• _WHAT THE TASK REQUIRES_:
From the entries that follow, copy exactly the lines beginning at the line holding "81: (864, 1022)" and continuing through the line holding "135: (902, 1098)".
----------------
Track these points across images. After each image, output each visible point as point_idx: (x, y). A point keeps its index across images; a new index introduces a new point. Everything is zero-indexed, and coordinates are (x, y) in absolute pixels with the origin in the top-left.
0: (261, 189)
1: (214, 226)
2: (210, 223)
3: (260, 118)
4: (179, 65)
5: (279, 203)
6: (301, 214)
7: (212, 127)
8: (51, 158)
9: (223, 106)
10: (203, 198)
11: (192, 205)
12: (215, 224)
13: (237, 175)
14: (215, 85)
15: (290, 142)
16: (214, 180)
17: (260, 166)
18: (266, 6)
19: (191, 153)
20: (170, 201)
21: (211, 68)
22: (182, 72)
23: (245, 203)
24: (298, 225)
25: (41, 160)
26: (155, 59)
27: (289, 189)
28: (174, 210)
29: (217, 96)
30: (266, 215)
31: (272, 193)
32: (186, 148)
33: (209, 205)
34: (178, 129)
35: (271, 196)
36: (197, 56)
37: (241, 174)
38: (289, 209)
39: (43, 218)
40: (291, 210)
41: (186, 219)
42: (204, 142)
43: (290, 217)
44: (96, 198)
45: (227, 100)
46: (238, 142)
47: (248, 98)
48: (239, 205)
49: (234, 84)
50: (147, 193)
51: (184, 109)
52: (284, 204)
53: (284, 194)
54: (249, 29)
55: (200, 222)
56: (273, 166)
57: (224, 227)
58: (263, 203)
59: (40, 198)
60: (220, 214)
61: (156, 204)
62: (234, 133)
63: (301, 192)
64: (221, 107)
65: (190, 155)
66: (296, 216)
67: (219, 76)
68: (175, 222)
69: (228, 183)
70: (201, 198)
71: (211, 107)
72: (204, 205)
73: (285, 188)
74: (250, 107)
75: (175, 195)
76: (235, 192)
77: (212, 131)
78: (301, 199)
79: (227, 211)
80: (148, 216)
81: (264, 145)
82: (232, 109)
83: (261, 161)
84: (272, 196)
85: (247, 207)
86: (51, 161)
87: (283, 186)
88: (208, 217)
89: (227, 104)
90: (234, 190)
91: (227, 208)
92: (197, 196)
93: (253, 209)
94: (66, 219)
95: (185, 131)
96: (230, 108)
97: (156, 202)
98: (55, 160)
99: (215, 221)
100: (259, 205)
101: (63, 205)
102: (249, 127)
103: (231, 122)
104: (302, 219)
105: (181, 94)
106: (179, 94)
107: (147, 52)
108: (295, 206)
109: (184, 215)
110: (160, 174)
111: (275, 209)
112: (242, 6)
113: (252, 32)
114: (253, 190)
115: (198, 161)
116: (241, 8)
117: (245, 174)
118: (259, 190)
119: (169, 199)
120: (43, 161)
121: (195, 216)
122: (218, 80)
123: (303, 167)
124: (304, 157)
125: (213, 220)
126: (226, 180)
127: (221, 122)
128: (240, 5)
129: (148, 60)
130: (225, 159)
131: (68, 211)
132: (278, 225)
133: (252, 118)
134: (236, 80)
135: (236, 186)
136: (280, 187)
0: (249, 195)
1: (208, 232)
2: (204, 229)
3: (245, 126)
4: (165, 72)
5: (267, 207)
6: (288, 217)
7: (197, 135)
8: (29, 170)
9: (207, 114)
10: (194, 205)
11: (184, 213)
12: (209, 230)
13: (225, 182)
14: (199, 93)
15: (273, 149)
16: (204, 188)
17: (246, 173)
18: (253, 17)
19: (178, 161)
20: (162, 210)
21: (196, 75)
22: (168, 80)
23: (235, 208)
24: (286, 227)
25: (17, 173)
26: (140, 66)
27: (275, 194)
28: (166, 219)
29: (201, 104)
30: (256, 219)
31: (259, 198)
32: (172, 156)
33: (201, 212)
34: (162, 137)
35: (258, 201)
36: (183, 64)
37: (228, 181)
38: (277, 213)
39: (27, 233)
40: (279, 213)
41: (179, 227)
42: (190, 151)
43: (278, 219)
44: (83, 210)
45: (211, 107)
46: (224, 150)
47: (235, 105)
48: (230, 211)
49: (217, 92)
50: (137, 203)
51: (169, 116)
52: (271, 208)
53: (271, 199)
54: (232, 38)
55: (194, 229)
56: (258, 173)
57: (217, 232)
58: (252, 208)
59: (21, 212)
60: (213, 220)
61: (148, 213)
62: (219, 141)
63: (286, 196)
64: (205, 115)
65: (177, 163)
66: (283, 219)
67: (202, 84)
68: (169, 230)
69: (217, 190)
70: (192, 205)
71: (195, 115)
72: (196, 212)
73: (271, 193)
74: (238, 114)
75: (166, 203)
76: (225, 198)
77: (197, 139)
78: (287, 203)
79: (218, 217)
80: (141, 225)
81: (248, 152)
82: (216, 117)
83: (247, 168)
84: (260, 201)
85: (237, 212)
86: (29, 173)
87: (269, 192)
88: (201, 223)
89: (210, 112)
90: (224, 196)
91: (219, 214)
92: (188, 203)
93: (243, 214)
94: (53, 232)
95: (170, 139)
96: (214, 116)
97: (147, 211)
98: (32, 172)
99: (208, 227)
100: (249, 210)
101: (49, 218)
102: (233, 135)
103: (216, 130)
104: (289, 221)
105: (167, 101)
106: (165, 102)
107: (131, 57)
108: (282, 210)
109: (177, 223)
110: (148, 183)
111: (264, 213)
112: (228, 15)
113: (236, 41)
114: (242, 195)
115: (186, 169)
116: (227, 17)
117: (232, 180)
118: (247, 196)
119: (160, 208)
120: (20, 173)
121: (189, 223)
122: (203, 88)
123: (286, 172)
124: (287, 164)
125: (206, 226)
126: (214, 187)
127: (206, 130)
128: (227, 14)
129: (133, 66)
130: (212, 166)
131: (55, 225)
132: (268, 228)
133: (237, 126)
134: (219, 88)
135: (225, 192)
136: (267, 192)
----------------
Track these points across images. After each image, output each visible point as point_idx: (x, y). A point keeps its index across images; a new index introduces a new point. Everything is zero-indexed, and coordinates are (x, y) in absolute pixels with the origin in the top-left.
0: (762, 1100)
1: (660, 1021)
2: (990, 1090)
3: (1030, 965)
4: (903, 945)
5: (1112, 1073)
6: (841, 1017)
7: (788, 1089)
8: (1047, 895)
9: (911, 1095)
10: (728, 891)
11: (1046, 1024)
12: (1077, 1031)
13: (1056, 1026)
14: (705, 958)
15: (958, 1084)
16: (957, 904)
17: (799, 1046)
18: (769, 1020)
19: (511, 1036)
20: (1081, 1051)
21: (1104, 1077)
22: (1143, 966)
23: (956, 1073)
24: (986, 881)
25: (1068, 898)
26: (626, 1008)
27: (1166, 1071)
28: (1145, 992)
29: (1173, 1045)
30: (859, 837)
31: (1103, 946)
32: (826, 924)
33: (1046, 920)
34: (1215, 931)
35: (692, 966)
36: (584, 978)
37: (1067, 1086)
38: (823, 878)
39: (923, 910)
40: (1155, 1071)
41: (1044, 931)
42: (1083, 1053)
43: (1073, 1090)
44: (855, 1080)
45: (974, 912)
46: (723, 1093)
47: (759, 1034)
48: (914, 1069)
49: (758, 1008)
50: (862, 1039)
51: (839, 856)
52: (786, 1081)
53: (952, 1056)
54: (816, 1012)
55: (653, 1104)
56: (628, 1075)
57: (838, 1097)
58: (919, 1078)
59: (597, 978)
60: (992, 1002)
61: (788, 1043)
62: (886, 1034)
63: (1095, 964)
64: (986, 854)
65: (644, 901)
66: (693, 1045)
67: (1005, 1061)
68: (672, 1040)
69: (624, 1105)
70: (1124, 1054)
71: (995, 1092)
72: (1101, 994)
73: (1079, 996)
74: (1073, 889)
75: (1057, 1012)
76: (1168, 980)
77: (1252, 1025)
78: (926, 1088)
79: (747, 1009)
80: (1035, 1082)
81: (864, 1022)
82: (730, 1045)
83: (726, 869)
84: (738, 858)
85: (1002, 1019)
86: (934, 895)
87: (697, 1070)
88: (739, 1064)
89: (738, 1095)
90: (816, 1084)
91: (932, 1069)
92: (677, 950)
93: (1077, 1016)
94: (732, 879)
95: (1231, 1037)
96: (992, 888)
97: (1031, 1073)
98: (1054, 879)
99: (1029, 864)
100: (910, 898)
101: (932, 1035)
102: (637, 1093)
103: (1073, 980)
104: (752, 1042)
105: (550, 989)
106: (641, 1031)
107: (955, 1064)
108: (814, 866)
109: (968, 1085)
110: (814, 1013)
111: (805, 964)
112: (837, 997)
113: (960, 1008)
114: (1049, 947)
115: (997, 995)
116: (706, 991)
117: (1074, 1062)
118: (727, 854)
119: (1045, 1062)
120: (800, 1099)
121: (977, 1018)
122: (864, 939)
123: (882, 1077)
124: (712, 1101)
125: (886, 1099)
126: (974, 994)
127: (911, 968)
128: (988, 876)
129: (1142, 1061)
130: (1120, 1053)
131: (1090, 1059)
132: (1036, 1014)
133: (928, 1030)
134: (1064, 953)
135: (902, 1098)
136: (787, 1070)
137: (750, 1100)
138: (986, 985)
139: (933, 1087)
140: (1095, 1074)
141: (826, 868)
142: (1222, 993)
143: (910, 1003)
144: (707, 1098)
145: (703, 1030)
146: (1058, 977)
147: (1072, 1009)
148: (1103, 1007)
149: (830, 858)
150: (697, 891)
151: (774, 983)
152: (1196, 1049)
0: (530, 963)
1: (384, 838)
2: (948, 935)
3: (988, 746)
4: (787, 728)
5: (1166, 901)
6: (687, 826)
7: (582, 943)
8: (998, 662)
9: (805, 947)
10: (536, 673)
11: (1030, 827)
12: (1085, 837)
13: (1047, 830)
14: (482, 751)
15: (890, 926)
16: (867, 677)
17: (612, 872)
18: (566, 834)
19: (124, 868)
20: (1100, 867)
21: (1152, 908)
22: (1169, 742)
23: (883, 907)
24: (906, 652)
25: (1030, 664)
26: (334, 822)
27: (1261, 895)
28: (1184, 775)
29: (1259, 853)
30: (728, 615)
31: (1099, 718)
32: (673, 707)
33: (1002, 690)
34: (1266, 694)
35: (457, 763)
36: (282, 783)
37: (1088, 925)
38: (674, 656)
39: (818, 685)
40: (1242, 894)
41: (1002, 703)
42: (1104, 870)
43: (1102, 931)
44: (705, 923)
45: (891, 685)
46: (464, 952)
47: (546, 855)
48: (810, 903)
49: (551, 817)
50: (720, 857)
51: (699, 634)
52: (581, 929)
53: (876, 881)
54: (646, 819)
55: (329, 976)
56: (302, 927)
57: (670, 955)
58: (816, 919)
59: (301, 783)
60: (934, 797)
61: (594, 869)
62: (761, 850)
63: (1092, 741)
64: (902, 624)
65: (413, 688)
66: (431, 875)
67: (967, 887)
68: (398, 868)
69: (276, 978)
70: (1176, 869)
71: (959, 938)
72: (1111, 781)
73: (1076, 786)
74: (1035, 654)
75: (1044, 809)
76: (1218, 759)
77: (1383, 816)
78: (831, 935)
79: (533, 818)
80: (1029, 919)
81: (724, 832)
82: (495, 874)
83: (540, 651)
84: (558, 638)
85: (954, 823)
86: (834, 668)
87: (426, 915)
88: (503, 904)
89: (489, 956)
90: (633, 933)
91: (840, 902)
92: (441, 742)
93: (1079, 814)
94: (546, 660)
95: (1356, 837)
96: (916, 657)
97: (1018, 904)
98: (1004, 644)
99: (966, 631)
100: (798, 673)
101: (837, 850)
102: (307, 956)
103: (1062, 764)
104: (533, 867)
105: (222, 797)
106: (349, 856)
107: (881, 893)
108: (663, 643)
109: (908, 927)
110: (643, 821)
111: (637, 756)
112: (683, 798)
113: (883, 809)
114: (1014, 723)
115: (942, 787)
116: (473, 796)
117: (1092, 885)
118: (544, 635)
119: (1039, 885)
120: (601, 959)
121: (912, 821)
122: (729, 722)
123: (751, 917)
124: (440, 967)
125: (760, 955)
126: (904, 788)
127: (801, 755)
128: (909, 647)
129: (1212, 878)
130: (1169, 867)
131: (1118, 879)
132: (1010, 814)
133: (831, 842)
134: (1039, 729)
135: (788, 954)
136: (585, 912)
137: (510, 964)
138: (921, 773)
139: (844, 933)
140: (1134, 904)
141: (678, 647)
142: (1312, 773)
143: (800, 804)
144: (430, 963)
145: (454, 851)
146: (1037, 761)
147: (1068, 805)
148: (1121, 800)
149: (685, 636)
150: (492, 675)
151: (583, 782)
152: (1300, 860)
----------------
• _SOLUTION_:
81: (864, 1022)
82: (730, 1045)
83: (726, 869)
84: (738, 858)
85: (1002, 1019)
86: (934, 895)
87: (697, 1070)
88: (739, 1064)
89: (738, 1095)
90: (816, 1084)
91: (932, 1069)
92: (677, 950)
93: (1077, 1016)
94: (732, 879)
95: (1231, 1037)
96: (992, 888)
97: (1031, 1073)
98: (1054, 879)
99: (1029, 864)
100: (910, 898)
101: (932, 1035)
102: (637, 1093)
103: (1073, 980)
104: (752, 1042)
105: (550, 989)
106: (641, 1031)
107: (955, 1064)
108: (814, 866)
109: (968, 1085)
110: (814, 1013)
111: (805, 964)
112: (837, 997)
113: (960, 1008)
114: (1049, 947)
115: (997, 995)
116: (706, 991)
117: (1074, 1062)
118: (727, 854)
119: (1045, 1062)
120: (800, 1099)
121: (977, 1018)
122: (864, 939)
123: (882, 1077)
124: (712, 1101)
125: (886, 1099)
126: (974, 994)
127: (911, 968)
128: (988, 876)
129: (1142, 1061)
130: (1120, 1053)
131: (1090, 1059)
132: (1036, 1014)
133: (928, 1030)
134: (1064, 953)
135: (902, 1098)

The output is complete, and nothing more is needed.